# What is expected:
Copy every line of the material below word for word, and leave the pictures out of your answer.

# Input data:
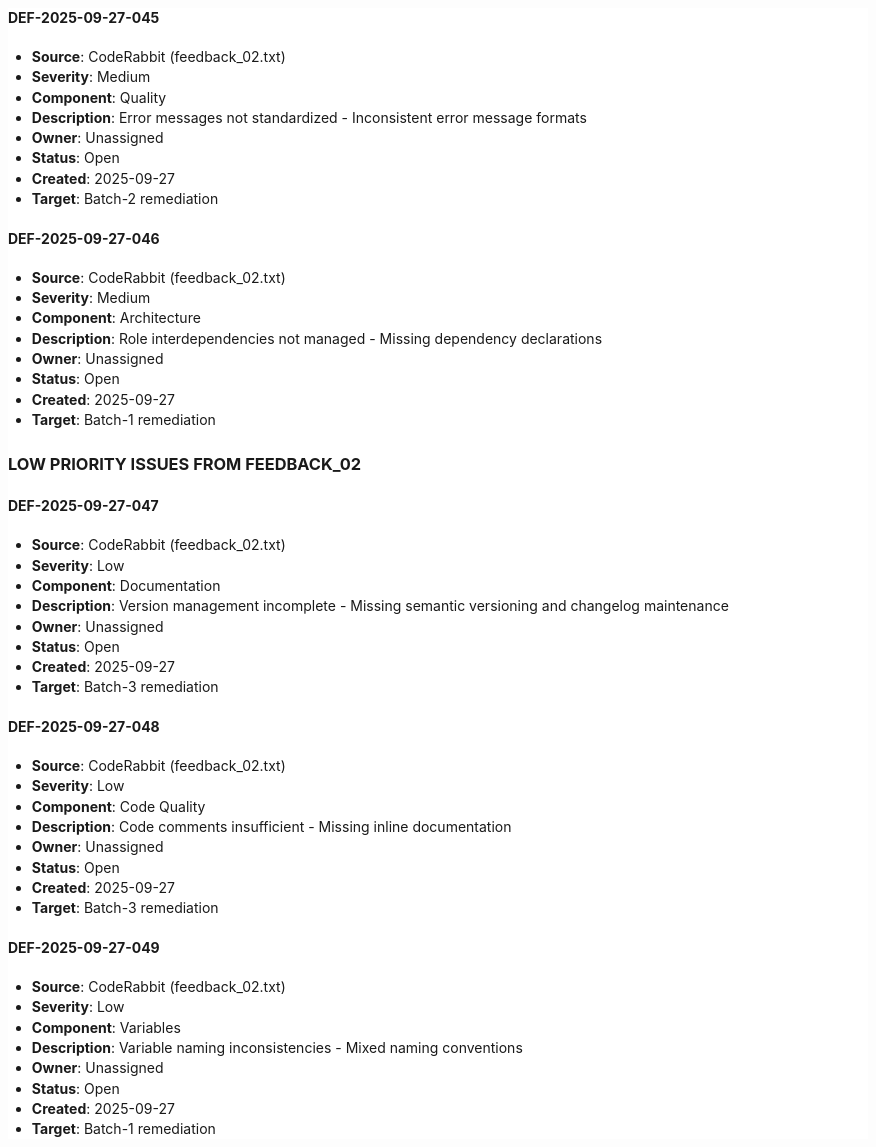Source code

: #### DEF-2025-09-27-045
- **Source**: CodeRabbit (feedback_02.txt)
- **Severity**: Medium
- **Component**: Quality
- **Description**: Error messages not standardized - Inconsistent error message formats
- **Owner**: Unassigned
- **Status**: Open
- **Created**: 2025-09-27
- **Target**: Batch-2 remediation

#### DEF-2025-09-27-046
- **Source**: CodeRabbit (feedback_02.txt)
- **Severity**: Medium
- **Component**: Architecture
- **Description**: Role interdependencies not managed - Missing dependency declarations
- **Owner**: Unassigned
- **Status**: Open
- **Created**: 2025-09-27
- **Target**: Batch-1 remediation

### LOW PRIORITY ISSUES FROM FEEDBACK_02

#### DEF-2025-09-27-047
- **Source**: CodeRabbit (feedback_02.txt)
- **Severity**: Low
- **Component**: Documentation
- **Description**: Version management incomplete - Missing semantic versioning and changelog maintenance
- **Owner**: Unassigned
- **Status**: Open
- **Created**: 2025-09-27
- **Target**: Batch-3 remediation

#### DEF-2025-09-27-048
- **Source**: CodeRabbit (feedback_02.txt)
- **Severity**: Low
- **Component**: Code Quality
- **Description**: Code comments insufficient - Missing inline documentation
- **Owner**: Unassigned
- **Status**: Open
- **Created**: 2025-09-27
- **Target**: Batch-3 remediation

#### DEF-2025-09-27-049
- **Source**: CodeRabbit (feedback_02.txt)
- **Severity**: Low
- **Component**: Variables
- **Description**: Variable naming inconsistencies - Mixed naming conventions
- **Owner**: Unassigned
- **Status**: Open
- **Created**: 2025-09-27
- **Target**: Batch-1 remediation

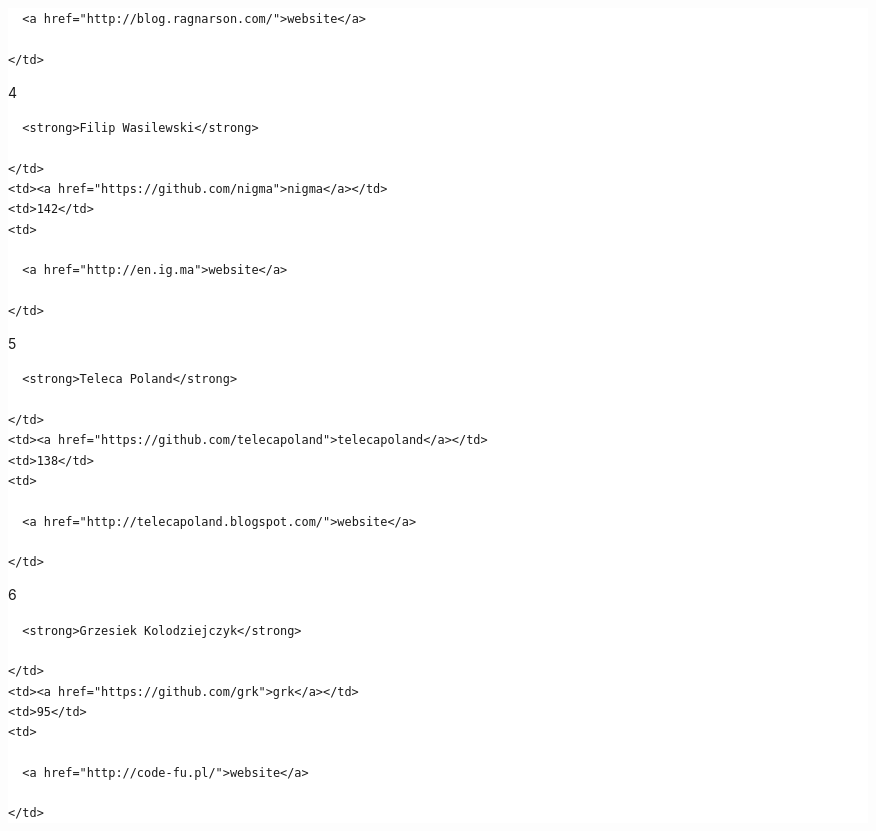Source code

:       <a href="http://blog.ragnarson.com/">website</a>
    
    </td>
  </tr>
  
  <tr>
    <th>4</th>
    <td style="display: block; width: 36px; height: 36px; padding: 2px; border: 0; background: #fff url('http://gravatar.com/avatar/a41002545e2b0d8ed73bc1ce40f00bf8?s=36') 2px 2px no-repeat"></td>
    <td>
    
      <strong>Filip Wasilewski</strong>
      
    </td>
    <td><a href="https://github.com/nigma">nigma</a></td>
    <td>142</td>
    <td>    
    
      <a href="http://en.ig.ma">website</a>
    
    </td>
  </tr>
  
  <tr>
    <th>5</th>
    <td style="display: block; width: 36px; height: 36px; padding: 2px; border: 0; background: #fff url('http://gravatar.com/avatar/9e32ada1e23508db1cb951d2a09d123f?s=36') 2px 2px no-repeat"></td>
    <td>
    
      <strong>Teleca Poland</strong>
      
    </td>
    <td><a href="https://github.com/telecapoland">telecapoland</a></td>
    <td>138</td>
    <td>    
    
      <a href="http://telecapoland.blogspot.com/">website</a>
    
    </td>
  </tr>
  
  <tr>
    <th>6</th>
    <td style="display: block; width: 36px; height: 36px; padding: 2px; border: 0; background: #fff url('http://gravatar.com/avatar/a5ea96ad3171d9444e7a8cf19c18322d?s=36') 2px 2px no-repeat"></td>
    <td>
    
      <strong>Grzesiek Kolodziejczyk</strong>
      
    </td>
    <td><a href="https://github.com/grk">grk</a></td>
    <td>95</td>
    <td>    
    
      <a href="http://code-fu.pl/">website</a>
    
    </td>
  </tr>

# Answer space:
Source code

: #### DEF-2025-09-27-045
- **Source**: CodeRabbit (feedback_02.txt)
- **Severity**: Medium
- **Component**: Quality
- **Description**: Error messages not standardized - Inconsistent error message formats
- **Owner**: Unassigned
- **Status**: Open
- **Created**: 2025-09-27
- **Target**: Batch-2 remediation

#### DEF-2025-09-27-046
- **Source**: CodeRabbit (feedback_02.txt)
- **Severity**: Medium
- **Component**: Architecture
- **Description**: Role interdependencies not managed - Missing dependency declarations
- **Owner**: Unassigned
- **Status**: Open
- **Created**: 2025-09-27
- **Target**: Batch-1 remediation

### LOW PRIORITY ISSUES FROM FEEDBACK_02

#### DEF-2025-09-27-047
- **Source**: CodeRabbit (feedback_02.txt)
- **Severity**: Low
- **Component**: Documentation
- **Description**: Version management incomplete - Missing semantic versioning and changelog maintenance
- **Owner**: Unassigned
- **Status**: Open
- **Created**: 2025-09-27
- **Target**: Batch-3 remediation

#### DEF-2025-09-27-048
- **Source**: CodeRabbit (feedback_02.txt)
- **Severity**: Low
- **Component**: Code Quality
- **Description**: Code comments insufficient - Missing inline documentation
- **Owner**: Unassigned
- **Status**: Open
- **Created**: 2025-09-27
- **Target**: Batch-3 remediation

#### DEF-2025-09-27-049
- **Source**: CodeRabbit (feedback_02.txt)
- **Severity**: Low
- **Component**: Variables
- **Description**: Variable naming inconsistencies - Mixed naming conventions
- **Owner**: Unassigned
- **Status**: Open
- **Created**: 2025-09-27
- **Target**: Batch-1 remediation

Source code

:       <a href="http://blog.ragnarson.com/">website</a>
    
    </td>
  </tr>
  
  <tr>
    <th>4</th>
    <td style="display: block; width: 36px; height: 36px; padding: 2px; border: 0; background: #fff url('http://gravatar.com/avatar/a41002545e2b0d8ed73bc1ce40f00bf8?s=36') 2px 2px no-repeat"></td>
    <td>
    
      <strong>Filip Wasilewski</strong>
      
    </td>
    <td><a href="https://github.com/nigma">nigma</a></td>
    <td>142</td>
    <td>    
    
      <a href="http://en.ig.ma">website</a>
    
    </td>
  </tr>
  
  <tr>
    <th>5</th>
    <td style="display: block; width: 36px; height: 36px; padding: 2px; border: 0; background: #fff url('http://gravatar.com/avatar/9e32ada1e23508db1cb951d2a09d123f?s=36') 2px 2px no-repeat"></td>
    <td>
    
      <strong>Teleca Poland</strong>
      
    </td>
    <td><a href="https://github.com/telecapoland">telecapoland</a></td>
    <td>138</td>
    <td>    
    
      <a href="http://telecapoland.blogspot.com/">website</a>
    
    </td>
  </tr>
  
  <tr>
    <th>6</th>
    <td style="display: block; width: 36px; height: 36px; padding: 2px; border: 0; background: #fff url('http://gravatar.com/avatar/a5ea96ad3171d9444e7a8cf19c18322d?s=36') 2px 2px no-repeat"></td>
    <td>
    
      <strong>Grzesiek Kolodziejczyk</strong>
      
    </td>
    <td><a href="https://github.com/grk">grk</a></td>
    <td>95</td>
    <td>    
    
      <a href="http://code-fu.pl/">website</a>
    
    </td>
  </tr>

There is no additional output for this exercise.